One of the very tough things about answering your question is that it is very difficult to sometimes to define what “works” means. Using the example of the Lord’s Prayer that has been cited several times in this thread already we can note several things:
- Jesus encourages prayer to be personal and simple. Many English translations have Jesus’ prayer starting with something like “Our Father, who art in heaven.” This is not a very good translation for modern readers because it is far too formal for what Jesus originally taught his disciples. A translation that gets at the sense of what Jesus teaches here would be something like “Dear Dad in Heaven”. Jesus then goes on to say that we should pray that all people would praise God’s name and worship God appropriately on Earth as it is already done in heaven. You could say, “Dear Dad in Heaven, please help all the people on Earth to come to know who you really are and help them to praise you because of that.”
- Jesus then teaches us to pray that all the wrongs of this world would be made right. That is what he means when he tells the disciples to pray that God’s Kingdom would come, and God’s will would be done on Earth as it is in Heaven. Jesus is telling his disciples to pray in a very big way here. In theological terms we call this “eschatological”—we are praying for the coming of the divine future.
- Jesus also then teaches us that our prayers should not only touch on “spiritual things” like asking that people would worship God, or future things (like the Kingdom coming) but that our prayers ought to also be practical—pray for our daily bread…you could say “Dear Dad in heaven,…please provide our food today.”
- Jesus reminds us to then pray for God to forgive our sins—but he also reminds us that we should pray that it would be disingenuous to pray for forgiveness for our own sins if we’re not forgiving others. (“Forgive us our sins, as we forgive others”)

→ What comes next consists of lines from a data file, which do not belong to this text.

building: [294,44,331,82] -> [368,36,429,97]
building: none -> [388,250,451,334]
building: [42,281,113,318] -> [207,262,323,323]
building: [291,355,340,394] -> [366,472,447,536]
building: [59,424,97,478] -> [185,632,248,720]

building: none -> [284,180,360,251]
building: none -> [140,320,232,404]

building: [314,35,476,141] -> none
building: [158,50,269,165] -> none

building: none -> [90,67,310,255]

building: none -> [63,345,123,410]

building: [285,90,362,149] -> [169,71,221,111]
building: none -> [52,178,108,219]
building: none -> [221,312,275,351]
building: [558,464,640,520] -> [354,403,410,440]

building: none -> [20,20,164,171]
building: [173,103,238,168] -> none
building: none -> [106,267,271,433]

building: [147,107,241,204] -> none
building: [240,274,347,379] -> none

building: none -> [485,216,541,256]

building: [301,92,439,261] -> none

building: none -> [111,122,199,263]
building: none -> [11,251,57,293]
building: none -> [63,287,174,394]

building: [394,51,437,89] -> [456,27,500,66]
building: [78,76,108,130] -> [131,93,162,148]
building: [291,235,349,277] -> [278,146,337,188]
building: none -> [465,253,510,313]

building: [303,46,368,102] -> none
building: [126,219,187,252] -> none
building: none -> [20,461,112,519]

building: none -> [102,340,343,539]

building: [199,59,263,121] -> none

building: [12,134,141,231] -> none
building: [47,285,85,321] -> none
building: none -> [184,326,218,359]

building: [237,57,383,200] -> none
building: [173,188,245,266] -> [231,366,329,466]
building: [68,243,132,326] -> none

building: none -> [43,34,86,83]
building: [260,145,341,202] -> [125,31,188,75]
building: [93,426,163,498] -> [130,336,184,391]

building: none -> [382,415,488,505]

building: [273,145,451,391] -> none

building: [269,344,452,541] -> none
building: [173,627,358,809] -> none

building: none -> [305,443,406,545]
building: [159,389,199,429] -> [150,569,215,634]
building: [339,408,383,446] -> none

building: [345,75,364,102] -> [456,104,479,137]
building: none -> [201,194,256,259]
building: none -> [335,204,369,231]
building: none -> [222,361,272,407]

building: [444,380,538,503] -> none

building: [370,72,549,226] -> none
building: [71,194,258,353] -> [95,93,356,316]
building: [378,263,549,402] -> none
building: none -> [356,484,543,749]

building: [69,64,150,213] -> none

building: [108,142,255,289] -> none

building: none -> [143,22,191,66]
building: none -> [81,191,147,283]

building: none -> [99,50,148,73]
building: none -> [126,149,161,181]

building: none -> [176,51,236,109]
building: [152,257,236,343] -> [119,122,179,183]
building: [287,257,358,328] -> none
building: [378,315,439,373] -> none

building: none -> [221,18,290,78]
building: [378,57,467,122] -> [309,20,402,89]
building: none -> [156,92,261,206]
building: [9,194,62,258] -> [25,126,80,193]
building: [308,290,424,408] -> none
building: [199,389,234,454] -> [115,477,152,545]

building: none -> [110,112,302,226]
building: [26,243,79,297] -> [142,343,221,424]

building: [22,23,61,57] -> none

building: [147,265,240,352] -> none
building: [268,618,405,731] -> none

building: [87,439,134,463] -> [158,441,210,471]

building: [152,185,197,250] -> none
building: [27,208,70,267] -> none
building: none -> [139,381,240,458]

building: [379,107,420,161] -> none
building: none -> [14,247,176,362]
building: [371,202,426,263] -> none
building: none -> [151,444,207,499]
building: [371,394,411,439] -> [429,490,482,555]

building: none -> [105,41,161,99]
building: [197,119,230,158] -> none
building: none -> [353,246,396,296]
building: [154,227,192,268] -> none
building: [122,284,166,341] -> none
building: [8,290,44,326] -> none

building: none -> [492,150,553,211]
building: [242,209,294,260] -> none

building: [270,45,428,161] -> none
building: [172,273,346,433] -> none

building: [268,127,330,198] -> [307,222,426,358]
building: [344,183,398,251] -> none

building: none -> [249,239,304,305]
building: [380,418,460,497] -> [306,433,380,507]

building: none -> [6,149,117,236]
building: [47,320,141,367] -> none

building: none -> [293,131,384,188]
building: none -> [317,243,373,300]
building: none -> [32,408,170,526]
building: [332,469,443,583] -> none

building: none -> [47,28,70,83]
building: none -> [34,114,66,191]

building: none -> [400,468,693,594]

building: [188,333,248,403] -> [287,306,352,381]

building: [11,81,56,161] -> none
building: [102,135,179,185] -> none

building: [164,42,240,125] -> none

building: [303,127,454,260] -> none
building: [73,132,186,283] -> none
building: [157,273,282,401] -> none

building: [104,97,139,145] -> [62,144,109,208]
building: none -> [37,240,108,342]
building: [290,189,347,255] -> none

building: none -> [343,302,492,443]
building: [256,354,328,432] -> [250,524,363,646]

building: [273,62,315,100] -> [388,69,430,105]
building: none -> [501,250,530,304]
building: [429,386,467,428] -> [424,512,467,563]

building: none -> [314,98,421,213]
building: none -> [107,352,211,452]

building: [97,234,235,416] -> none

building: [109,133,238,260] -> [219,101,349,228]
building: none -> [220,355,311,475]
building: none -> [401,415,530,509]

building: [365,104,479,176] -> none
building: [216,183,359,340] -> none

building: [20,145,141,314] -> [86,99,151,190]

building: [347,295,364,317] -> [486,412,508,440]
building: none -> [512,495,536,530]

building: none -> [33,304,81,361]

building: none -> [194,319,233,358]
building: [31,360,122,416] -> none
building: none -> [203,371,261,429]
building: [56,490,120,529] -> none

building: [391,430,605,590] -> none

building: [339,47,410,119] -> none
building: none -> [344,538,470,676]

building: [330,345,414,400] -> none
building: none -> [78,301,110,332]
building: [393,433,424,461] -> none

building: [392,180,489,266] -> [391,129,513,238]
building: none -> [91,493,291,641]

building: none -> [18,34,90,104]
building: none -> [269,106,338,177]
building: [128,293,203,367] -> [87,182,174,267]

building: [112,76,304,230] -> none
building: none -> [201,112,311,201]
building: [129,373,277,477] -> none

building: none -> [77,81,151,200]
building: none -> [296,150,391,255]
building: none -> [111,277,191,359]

- Others have mentioned this too…the translation “Lead us not into temptation” is a bad translation…Jesus is teaching us to ask God to protect us from temptation and from the spiritual forces of evil…Satan and the like.
- And the last part, “For thine is the Kingdom…” is not really a part of what Jesus taught…it was a later addition by someone else.
So, Jesus teaches us to:
- Relate to God personally: He is our “Dad in heaven”
- Pray for the “big stuff”: “Please make the whole world right, God”
- Pray for the everyday stuff: “Please give us food”
- Pray for our personal spiritual needs: “Please forgive me, but please also help me to forgive others”, and “Please protect me from evil”
Now, this is what Jesus teaches us to pray. However, we need to note a few more things:
- Jesus is reluctant to teach his disciples “how to pray”. He only does so because they ask him to teach them how to pray like John the Baptist teaches his disciples how to pray. What Jesus really seems to want is for his disciples to figure out what to pray on their own. Jesus condemns the idea of praying with lots of fancy words, and Jesus condemns the idea of praying arrogantly. He affirms the idea of quiet, humble personal, relational prayer with God.
- Just because Jesus teaches us that this is how to pray, it doesn’t mean that praying in this way will get us what we want. As was noted elsewhere we are to pray for “God’s will to be done”—and not necessarily our own. Even Jesus himself prayed that the “cup of suffering” (on the cross) would be taken from him—but God effectively said, “No.”
So, for me, prayer “works” in the sense that it helps build my relationship with God. This is true, for me, in the same way that talking with my wife “works” in helping us build a relationship. When I talk with my lovely wife I don’t always end up “getting what I want”—but I do end up in a closer relationship with her. This is the primary way in which prayer “works”—in building relationship with God.
Secondarily, and somewhat incidentally, sometimes prayer “works” in the sense that God and I come to agreement about something in such a way that I get what I asked for…God gives me daily bread, God helps me forgive someone, etc., But that isn’t the point. God always “answers” my prayers…“Yes”, “No”, “Later”, “You decide”, etc., but the key isn’t God’s answer, the key is the relationship.
Do I like the fact that there are many in this world who genuinely ask God for daily bread and do not get it? Am I okay with the fact that many in the world ask God to protect them from evil, and instead they suffer abuse, or worse? No. I’m not okay with that. I’m not even okay with the fact that God doesn’t just “fix” me and make me “perfect” so that I don’t hurt people or do wrong anymore. These are some of the biggest things I talk about with God.
The key is, though, that we talk with God. That is what prayer is for, and that is how it “works”, IMHO.